Now which one of us at LST can take the credit for most of that transcription? I definitely remember the first part was Ian Aspin's, and I created another part on the end, but I got the impression that Ian had himself taken it from another source. My version is:

See my tie, see my tie, she'll have a chianti; I'll have a shandy.
Honda, Rhondda, doner keeeeeeeebab.

Barry said...

David, I think it's one part Ian, one part you and one part my own fertile imagination! :o)

Gary Means said...

When I was a member of a New Age cult we all spoke in tongues. We were all convinced that it was some sort of supernatural language. So when I became a Christian and encountered people who sounded exactly the same as my former cultmates, I was skeptical. It is so incredibly easy to delude oneself into believing that you are participating in some supernatural blessing that means you have been singled out by God for a gift. There's tremendous incentive to conform to the promoted norm, to demonstrate "evidence" of God's supposed blessing or infilling.

The mother of a very good friend was serving as a missionary in southeast Asia during the Viet Nam war. They were visiting another area where there was occasional fighting. Unfortunately, they had to flee. During this process, somehow this woman was separated from her group and ended up amongst a group of hill people, possibly Hmong.

Somehow she was suddenly completely fluent in their language even though she had never been to that area and had never heard their language before. I can't remember what she needed to communicate. But both she and the villagers were both amazed at her ability. When she made it to safety she could no longer speak or understand a word of Hmong.

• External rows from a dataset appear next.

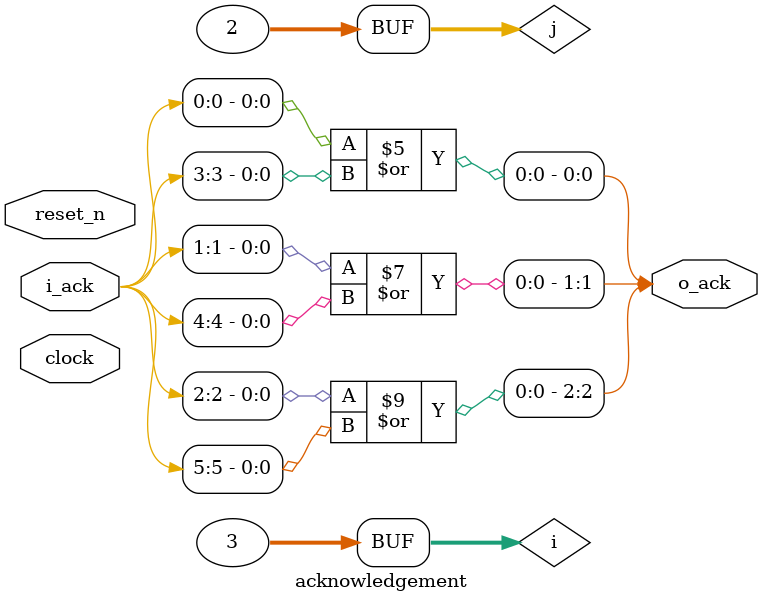
<source format=v>
   `timescale 1ns / 1ps
module acknowledgement #(
     parameter integer NUM_OF_REDUCERS = 2,
     parameter integer NUM_OF_PARTITIONERS = 3

     )(
       clock,
       reset_n,

       i_ack,
       o_ack


       );

   
   
   // INPUTS
   input clock,reset_n;//,enable; // enable is when !fifo_full

   input [(NUM_OF_REDUCERS*NUM_OF_PARTITIONERS)-1:0] i_ack;

   output reg [NUM_OF_PARTITIONERS-1:0] 		   o_ack;

   //reg 						   ack;
   
   
   integer 					   i, j;


   always @ (*)
     begin

	for (i = 0 ; i < NUM_OF_PARTITIONERS; i= i+1)
	  begin
        o_ack[i] = 0;
	     for ( j = 0 ; j < NUM_OF_REDUCERS; j = j+1)
	       begin
		      //if (i_ack[(j*NUM_OF_REDUCERS)+i] == 1'b1)
		        o_ack[i] = o_ack[i] | i_ack[(j*NUM_OF_PARTITIONERS)+i]; //1'b1;
		  
	       end
	     

	  end
	

     end

   

   
endmodule // acknowledgement


</source>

That, to me, is speaking in tongues. There was a purpose even though I can't remember what it was. Being a missionary, I would guess that she viewed it as a chance to share the Gospel. Perhaps it was nothing more than simple survival. It was a life-threatening situation. It was clearly unnatural. And it ended as soon as the need went away. Never again has she had an experience like that. She's in her 70s or 80s now.

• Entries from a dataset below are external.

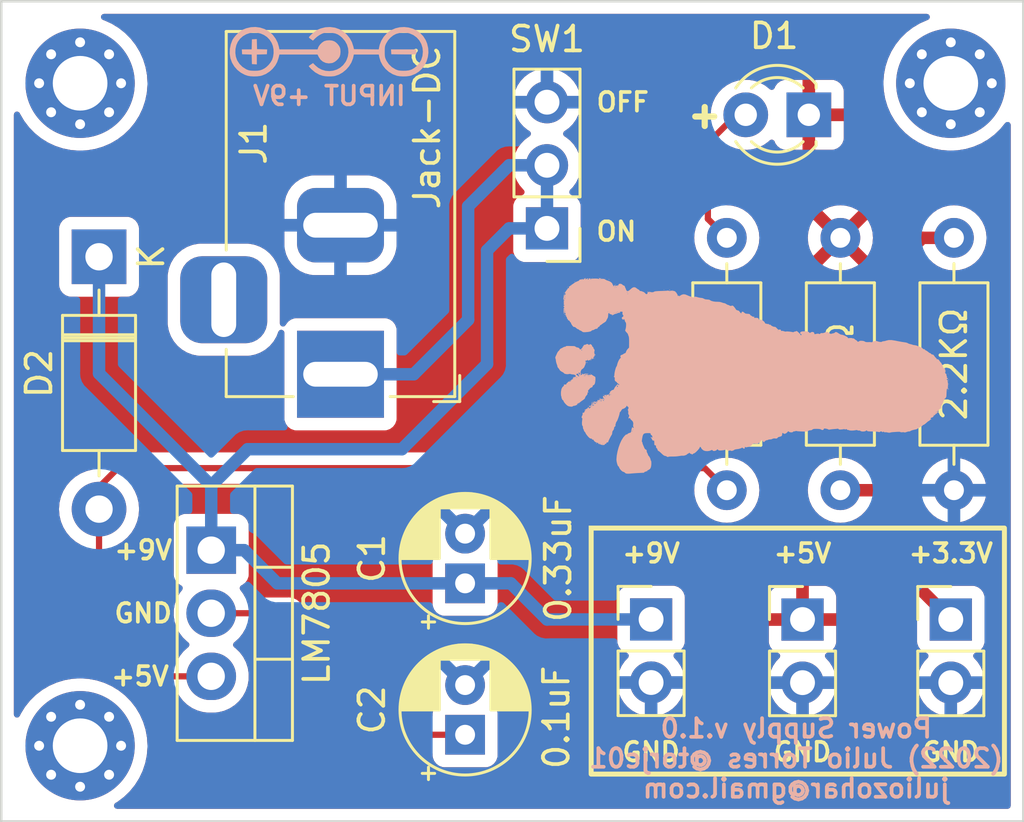
<source format=kicad_pcb>
(kicad_pcb (version 20211014) (generator pcbnew)

  (general
    (thickness 1.6)
  )

  (paper "A4")
  (layers
    (0 "F.Cu" signal)
    (31 "B.Cu" signal)
    (32 "B.Adhes" user "B.Adhesive")
    (33 "F.Adhes" user "F.Adhesive")
    (34 "B.Paste" user)
    (35 "F.Paste" user)
    (36 "B.SilkS" user "B.Silkscreen")
    (37 "F.SilkS" user "F.Silkscreen")
    (38 "B.Mask" user)
    (39 "F.Mask" user)
    (40 "Dwgs.User" user "User.Drawings")
    (41 "Cmts.User" user "User.Comments")
    (42 "Eco1.User" user "User.Eco1")
    (43 "Eco2.User" user "User.Eco2")
    (44 "Edge.Cuts" user)
    (45 "Margin" user)
    (46 "B.CrtYd" user "B.Courtyard")
    (47 "F.CrtYd" user "F.Courtyard")
    (48 "B.Fab" user)
    (49 "F.Fab" user)
    (50 "User.1" user)
    (51 "User.2" user)
    (52 "User.3" user)
    (53 "User.4" user)
    (54 "User.5" user)
    (55 "User.6" user)
    (56 "User.7" user)
    (57 "User.8" user)
    (58 "User.9" user)
  )

  (setup
    (pad_to_mask_clearance 0)
    (pcbplotparams
      (layerselection 0x00010fc_ffffffff)
      (disableapertmacros false)
      (usegerberextensions false)
      (usegerberattributes true)
      (usegerberadvancedattributes true)
      (creategerberjobfile true)
      (svguseinch false)
      (svgprecision 6)
      (excludeedgelayer true)
      (plotframeref false)
      (viasonmask false)
      (mode 1)
      (useauxorigin false)
      (hpglpennumber 1)
      (hpglpenspeed 20)
      (hpglpendiameter 15.000000)
      (dxfpolygonmode true)
      (dxfimperialunits true)
      (dxfusepcbnewfont true)
      (psnegative false)
      (psa4output false)
      (plotreference true)
      (plotvalue true)
      (plotinvisibletext false)
      (sketchpadsonfab false)
      (subtractmaskfromsilk false)
      (outputformat 1)
      (mirror false)
      (drillshape 1)
      (scaleselection 1)
      (outputdirectory "")
    )
  )

  (net 0 "")
  (net 1 "+9V")
  (net 2 "GND")
  (net 3 "Net-(C2-Pad1)")
  (net 4 "Net-(D1-Pad2)")
  (net 5 "+5V")
  (net 6 "+3.3V")
  (net 7 "Net-(D2-Pad2)")

  (footprint "Connector_BarrelJack:BarrelJack_Horizontal" (layer "F.Cu") (at 107.6375 101.631 -90))

  (footprint "Connector_PinHeader_2.54mm:PinHeader_1x02_P2.54mm_Vertical" (layer "F.Cu") (at 132.207 111.506))

  (footprint "Resistor_THT:R_Axial_DIN0207_L6.3mm_D2.5mm_P10.16mm_Horizontal" (layer "F.Cu") (at 132.334 96.139 -90))

  (footprint "MountingHole:MountingHole_2.2mm_M2_Pad_Via" (layer "F.Cu") (at 97.155 89.916))

  (footprint "Package_TO_SOT_THT:TO-220-3_Vertical" (layer "F.Cu") (at 102.433 108.712 -90))

  (footprint "Capacitor_THT:CP_Radial_D5.0mm_P2.00mm" (layer "F.Cu") (at 112.654 110.048113 90))

  (footprint "Connector_PinHeader_2.54mm:PinHeader_1x02_P2.54mm_Vertical" (layer "F.Cu") (at 126.238 111.506))

  (footprint "MountingHole:MountingHole_2.2mm_M2_Pad_Via" (layer "F.Cu") (at 97.155 116.586))

  (footprint "MountingHole:MountingHole_2.2mm_M2_Pad_Via" (layer "F.Cu") (at 132.207 89.916))

  (footprint "Connector_PinHeader_2.54mm:PinHeader_1x03_P2.54mm_Vertical" (layer "F.Cu") (at 115.951 95.758 180))

  (footprint "Connector_PinHeader_2.54mm:PinHeader_1x02_P2.54mm_Vertical" (layer "F.Cu") (at 120.142 111.501))

  (footprint "Resistor_THT:R_Axial_DIN0207_L6.3mm_D2.5mm_P10.16mm_Horizontal" (layer "F.Cu") (at 123.19 106.299 90))

  (footprint "Diode_THT:D_DO-41_SOD81_P10.16mm_Horizontal" (layer "F.Cu") (at 97.917 96.901 -90))

  (footprint "Resistor_THT:R_Axial_DIN0207_L6.3mm_D2.5mm_P10.16mm_Horizontal" (layer "F.Cu") (at 127.762 96.139 -90))

  (footprint "LED_THT:LED_D3.0mm" (layer "F.Cu") (at 126.492 91.186 180))

  (footprint "Capacitor_THT:CP_Radial_D5.0mm_P2.00mm" (layer "F.Cu") (at 112.654 116.144113 90))

  (footprint "LOGO" (layer "B.Cu") (at 107.188 88.646 180))

  (footprint "LOGO" (layer "B.Cu") (at 124.206 101.727 -90))

  (gr_rect (start 117.729 107.823) (end 134.366 117.729) (layer "F.SilkS") (width 0.2) (fill none) (tstamp bb68317f-f7ec-42da-adce-3aafee1802cc))
  (gr_line (start 135.128 119.634) (end 135.128 86.614) (layer "Edge.Cuts") (width 0.1) (tstamp 4f93e57a-6ce8-405a-a3be-33c04d949cd8))
  (gr_line (start 93.98 86.995) (end 93.98 119.634) (layer "Edge.Cuts") (width 0.1) (tstamp 5fa09fd8-1c7a-4619-a2c1-c7c7970c1d01))
  (gr_line (start 135.128 86.614) (end 93.98 86.614) (layer "Edge.Cuts") (width 0.1) (tstamp 6bb83515-744b-4417-a0a3-21b9d6ba089f))
  (gr_line (start 93.98 119.634) (end 135.128 119.634) (layer "Edge.Cuts") (width 0.1) (tstamp 896728ce-ec00-4188-ad34-5edf3ea11ac2))
  (gr_line (start 93.98 86.614) (end 93.98 86.995) (layer "Edge.Cuts") (width 0.1) (tstamp c27f3dbc-2c6f-4766-addb-904e809092bf))
  (gr_text "Power Supply v.1.0\n(2022) Julio Torres @torjc01\njuliozohar@gmail.com" (at 125.984 117.094) (layer "B.SilkS") (tstamp 0af9a943-ec3f-4462-a27c-cc68dd59148e)
    (effects (font (size 0.75 0.75) (thickness 0.15)) (justify mirror))
  )
  (gr_text "INPUT +9V\n" (at 107.188 90.424) (layer "B.SilkS") (tstamp dad3b845-e3eb-4545-964c-9864472cc904)
    (effects (font (size 0.75 0.75) (thickness 0.15)) (justify mirror))
  )
  (gr_text "+" (at 122.301 91.186) (layer "F.SilkS") (tstamp 2e470810-7bdd-4c62-be39-61e6097c72d2)
    (effects (font (size 1 1) (thickness 0.25)))
  )
  (gr_text "GND" (at 120.142 116.84) (layer "F.SilkS") (tstamp 322ce47b-b261-4cc9-9ac9-b731fc171ab9)
    (effects (font (size 0.75 0.75) (thickness 0.15)))
  )
  (gr_text "GND" (at 132.207 116.84) (layer "F.SilkS") (tstamp 3688e7bc-20ca-4400-aef0-08fcb44e27f3)
    (effects (font (size 0.75 0.75) (thickness 0.15)))
  )
  (gr_text "+5V" (at 126.238 108.839) (layer "F.SilkS") (tstamp 39dd521d-c0d3-4dc3-9f04-954364f19b5c)
    (effects (font (size 0.75 0.75) (thickness 0.15)))
  )
  (gr_text "+9V" (at 120.142 108.839) (layer "F.SilkS") (tstamp 4bdf9273-f70d-4ee3-a52b-4a4d159d5e4d)
    (effects (font (size 0.75 0.75) (thickness 0.15)))
  )
  (gr_text "+3.3V" (at 132.207 108.839) (layer "F.SilkS") (tstamp 6055532a-24fb-434b-9bbc-cffd4eac4612)
    (effects (font (size 0.75 0.75) (thickness 0.15)))
  )
  (gr_text "ON" (at 118.745 95.885) (layer "F.SilkS") (tstamp 6d6a9c68-7f32-4b6f-8c95-fb46082ca833)
    (effects (font (size 0.75 0.75) (thickness 0.15)))
  )
  (gr_text "GND" (at 126.238 116.84) (layer "F.SilkS") (tstamp 6faf24c9-afc6-43f9-9326-68c5c2ccabec)
    (effects (font (size 0.75 0.75) (thickness 0.15)))
  )
  (gr_text "GND" (at 99.695 111.252) (layer "F.SilkS") (tstamp 79f4c74b-9636-440e-b525-4e68c99925ca)
    (effects (font (size 0.75 0.75) (thickness 0.15)))
  )
  (gr_text "+9V" (at 99.695 108.712) (layer "F.SilkS") (tstamp 897f728d-373c-46d6-91d5-df9496a943fb)
    (effects (font (size 0.75 0.75) (thickness 0.15)))
  )
  (gr_text "OFF" (at 118.999 90.678) (layer "F.SilkS") (tstamp 8adc7604-ea30-4812-a496-5959b9afc201)
    (effects (font (size 0.75 0.75) (thickness 0.15)))
  )
  (gr_text "+5V" (at 99.568 113.792) (layer "F.SilkS") (tstamp 8f226d86-68b2-434d-95eb-fdd4cd0912a0)
    (effects (font (size 0.75 0.75) (thickness 0.15)))
  )

  (segment (start 115.951 111.506) (end 115.956 111.501) (width 0.25) (layer "B.Cu") (net 1) (tstamp 1a848b78-88c0-4f81-9b86-c93baa3ab764))
  (segment (start 97.917 96.901) (end 97.917 101.6) (width 0.5) (layer "B.Cu") (net 1) (tstamp 2bd364fc-5c96-411e-84a5-0524ecc5313d))
  (segment (start 97.917 101.6) (end 102.433 106.116) (width 0.5) (layer "B.Cu") (net 1) (tstamp 3637ef78-e24c-4336-b1d8-352fed450ebe))
  (segment (start 102.433 106.116) (end 103.901 104.648) (width 0.5) (layer "B.Cu") (net 1) (tstamp 36a6b13f-f87b-47c8-a147-e23af71d015b))
  (segment (start 115.951 95.758) (end 115.951 93.218) (width 0.5) (layer "B.Cu") (net 1) (tstamp 544e1878-17b5-4464-a0ed-97dd32f04aaa))
  (segment (start 112.654 110.048113) (end 114.493113 110.048113) (width 0.5) (layer "B.Cu") (net 1) (tstamp 5d3883f2-b909-45ff-8def-c2331c4865c3))
  (segment (start 110.586 101.631) (end 112.776 99.441) (width 0.5) (layer "B.Cu") (net 1) (tstamp 7da5c0e5-61d7-4795-97f6-55226398ae66))
  (segment (start 114.493113 110.048113) (end 115.951 111.506) (width 0.5) (layer "B.Cu") (net 1) (tstamp 7ed26b9a-ae35-4590-a040-063aa8adf3ad))
  (segment (start 103.759 108.712) (end 105.095113 110.048113) (width 0.5) (layer "B.Cu") (net 1) (tstamp 86c59f5c-9b39-475d-84a1-af1a0b5f20d8))
  (segment (start 102.433 106.116) (end 102.433 108.712) (width 0.5) (layer "B.Cu") (net 1) (tstamp 8b462801-4a9a-4623-93e5-8963a0193f74))
  (segment (start 114.427 95.758) (end 113.538 96.647) (width 0.5) (layer "B.Cu") (net 1) (tstamp b82f3dad-aca4-4734-9674-f046fc41bb72
... [200525 chars truncated]
</source>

But I tend to believe that virtually all, if not all, tongues is the result of a person's desire to have an experience or to conform.

I once asked an AOG pastor why it was that someone could give a message in tongues for 5 minutes and it would take at least 20 minutes to interpret. His answer was that the language of the angels is far more efficient. I could believe that if there was the slightest indication that anyone speaking in tongues is doing anything other than engaging in inane babbling.

Matt said...

It may be worth looking into the difference between glossolalia and xenolalia which are often confused - and seem to be so here. There is no suggestion that glossolalia is an actual language.

Personally I think it may well be babbel that disengages our mind which normally controls our communication. Perhaps this is our way of communicating to God not through our minds constructing words, or even through sounds, but through our innermost being, and babbling with our mouths removes the control of our mind from communicating with God. Direct Spirit to Spirit communication.

That is how I approach it.

Anonymous said...

Matt!
"Communication is the exchange of thoughts, messages, or information."
But when you don't know what it is you are communicating then you are not really communicating but... being used by someone. And I am afraid it is not God because God has created you as intelligent, thinking human being and not a tool.
God wants your reasonable, intelligent service (Rom. 12:1).